§ Required work:
The entries that follow include a run beginning at the line with "8 A de-smoothing" and ending at the line with "9 Weak exogeneity"; restate that run word for word and leave the rest out.
====== Data for analysis
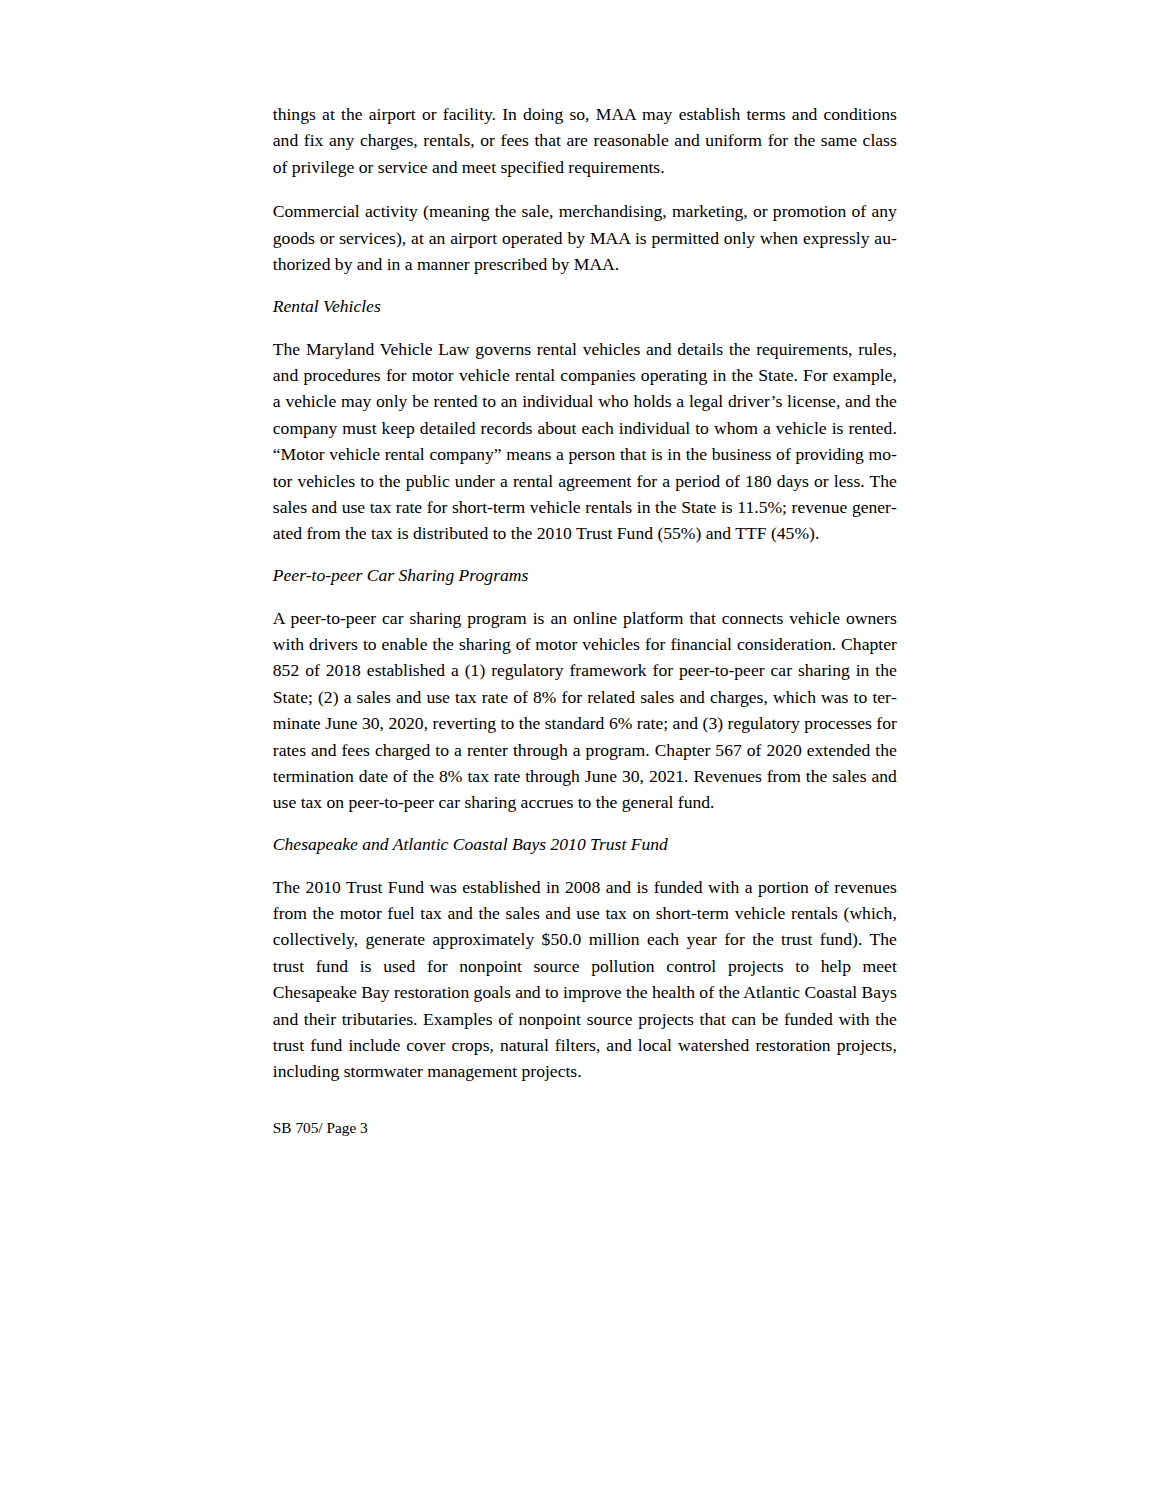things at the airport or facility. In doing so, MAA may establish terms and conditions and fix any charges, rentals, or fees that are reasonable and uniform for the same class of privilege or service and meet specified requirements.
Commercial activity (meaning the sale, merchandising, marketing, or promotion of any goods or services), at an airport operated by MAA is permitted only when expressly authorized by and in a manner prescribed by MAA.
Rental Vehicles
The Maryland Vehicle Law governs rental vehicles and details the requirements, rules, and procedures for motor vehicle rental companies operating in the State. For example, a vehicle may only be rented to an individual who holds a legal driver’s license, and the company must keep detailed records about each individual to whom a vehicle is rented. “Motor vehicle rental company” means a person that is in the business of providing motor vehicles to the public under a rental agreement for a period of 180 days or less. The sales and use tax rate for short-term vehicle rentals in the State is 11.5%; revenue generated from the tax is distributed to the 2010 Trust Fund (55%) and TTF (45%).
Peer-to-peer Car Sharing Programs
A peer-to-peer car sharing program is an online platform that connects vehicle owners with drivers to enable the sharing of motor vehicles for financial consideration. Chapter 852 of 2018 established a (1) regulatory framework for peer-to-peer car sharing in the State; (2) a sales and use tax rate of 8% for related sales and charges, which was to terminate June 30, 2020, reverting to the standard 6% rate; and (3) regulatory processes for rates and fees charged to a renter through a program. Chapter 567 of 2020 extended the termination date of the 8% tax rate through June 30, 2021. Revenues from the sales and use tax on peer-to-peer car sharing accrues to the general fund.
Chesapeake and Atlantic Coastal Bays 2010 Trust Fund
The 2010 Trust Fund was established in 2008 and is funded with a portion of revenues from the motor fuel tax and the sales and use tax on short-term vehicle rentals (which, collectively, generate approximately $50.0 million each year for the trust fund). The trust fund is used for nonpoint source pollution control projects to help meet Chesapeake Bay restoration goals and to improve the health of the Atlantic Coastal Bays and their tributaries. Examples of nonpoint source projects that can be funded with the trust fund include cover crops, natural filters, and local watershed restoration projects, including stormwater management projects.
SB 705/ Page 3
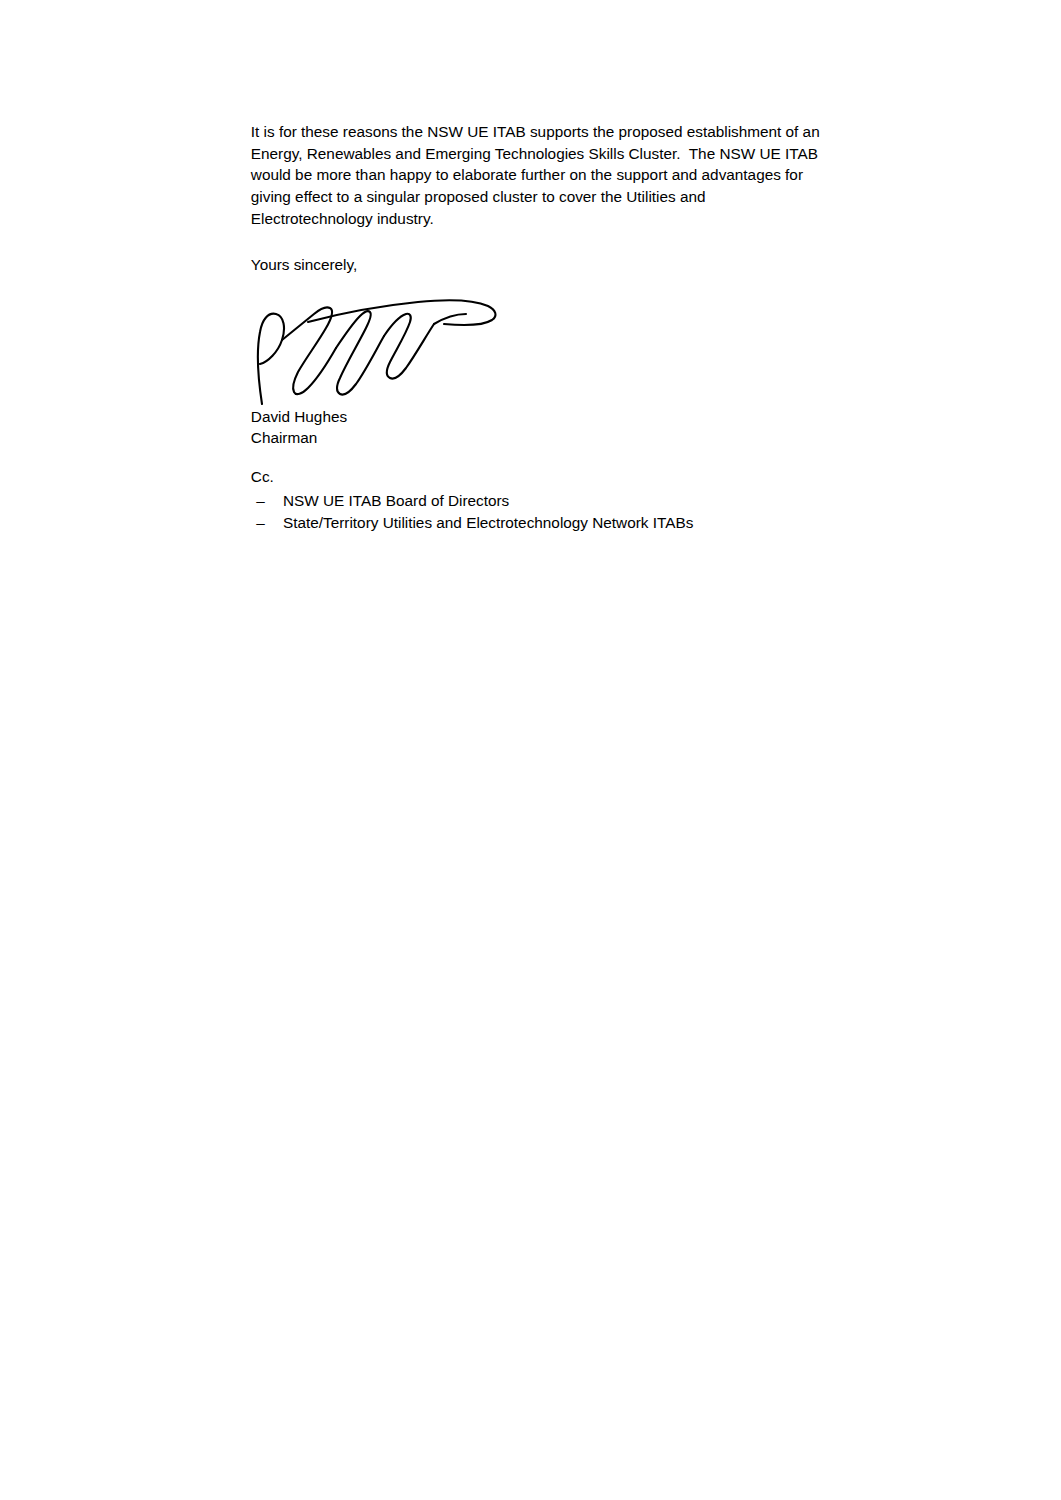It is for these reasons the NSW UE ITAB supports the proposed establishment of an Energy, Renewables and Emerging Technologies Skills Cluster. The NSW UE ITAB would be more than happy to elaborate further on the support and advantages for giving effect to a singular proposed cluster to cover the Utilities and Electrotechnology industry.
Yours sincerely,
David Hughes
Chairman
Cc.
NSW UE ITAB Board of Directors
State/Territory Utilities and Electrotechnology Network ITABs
============
====== Data for analysis
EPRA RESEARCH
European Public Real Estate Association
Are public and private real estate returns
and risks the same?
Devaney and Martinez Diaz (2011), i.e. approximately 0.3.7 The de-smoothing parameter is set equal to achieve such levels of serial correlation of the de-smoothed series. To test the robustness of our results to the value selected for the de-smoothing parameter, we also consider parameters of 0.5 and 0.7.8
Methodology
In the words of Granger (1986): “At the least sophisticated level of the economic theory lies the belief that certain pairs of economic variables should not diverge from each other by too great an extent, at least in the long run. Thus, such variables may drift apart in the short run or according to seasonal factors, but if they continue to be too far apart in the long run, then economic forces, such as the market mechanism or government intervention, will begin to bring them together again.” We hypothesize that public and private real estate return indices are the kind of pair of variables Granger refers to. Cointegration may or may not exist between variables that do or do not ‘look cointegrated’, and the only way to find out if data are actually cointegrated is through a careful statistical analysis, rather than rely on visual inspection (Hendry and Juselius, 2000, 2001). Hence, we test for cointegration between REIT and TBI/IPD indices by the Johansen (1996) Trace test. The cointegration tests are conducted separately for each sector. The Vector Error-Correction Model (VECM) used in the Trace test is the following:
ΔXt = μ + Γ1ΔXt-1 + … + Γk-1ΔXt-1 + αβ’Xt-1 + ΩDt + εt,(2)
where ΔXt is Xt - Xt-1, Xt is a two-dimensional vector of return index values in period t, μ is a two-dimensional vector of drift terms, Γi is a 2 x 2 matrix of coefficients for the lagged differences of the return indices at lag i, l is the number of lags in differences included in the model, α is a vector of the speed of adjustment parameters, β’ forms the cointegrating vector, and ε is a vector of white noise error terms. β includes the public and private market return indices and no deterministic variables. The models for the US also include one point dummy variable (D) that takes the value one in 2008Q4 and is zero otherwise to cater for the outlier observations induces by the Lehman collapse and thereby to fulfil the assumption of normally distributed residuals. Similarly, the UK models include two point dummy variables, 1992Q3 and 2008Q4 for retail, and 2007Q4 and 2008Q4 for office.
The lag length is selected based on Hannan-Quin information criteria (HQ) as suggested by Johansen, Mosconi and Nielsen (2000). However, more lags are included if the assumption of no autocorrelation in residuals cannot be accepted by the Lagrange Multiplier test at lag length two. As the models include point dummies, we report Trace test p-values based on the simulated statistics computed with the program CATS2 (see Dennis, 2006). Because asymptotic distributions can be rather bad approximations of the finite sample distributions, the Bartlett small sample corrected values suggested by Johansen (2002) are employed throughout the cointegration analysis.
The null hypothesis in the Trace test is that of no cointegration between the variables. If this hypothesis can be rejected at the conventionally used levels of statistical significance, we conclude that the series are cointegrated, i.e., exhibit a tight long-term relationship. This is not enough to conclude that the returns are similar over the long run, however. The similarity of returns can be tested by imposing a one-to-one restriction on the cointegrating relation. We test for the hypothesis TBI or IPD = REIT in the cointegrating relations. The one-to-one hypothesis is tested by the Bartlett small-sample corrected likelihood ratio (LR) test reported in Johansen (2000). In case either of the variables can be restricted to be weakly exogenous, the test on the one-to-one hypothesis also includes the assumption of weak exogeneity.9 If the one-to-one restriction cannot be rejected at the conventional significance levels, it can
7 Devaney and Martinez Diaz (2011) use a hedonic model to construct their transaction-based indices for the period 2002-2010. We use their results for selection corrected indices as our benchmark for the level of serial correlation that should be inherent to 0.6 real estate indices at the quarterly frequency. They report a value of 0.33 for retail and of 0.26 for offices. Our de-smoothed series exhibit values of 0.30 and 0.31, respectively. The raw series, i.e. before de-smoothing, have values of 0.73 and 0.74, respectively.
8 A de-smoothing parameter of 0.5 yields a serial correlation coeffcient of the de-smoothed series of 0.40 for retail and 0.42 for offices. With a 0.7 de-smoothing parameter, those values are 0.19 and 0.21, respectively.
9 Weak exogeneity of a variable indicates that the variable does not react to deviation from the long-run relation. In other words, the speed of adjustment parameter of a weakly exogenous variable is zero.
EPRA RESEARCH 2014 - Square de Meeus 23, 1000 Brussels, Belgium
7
============
§ Result of this exercise:
8 A de-smoothing parameter of 0.5 yields a serial correlation coeffcient of the de-smoothed series of 0.40 for retail and 0.42 for offices. With a 0.7 de-smoothing parameter, those values are 0.19 and 0.21, respectively.
9 Weak exogeneity of a variable indicates that the variable does not react to deviation from the long-run relation. In other words, the speed of adjustment parameter of a weakly exogenous variable is zero.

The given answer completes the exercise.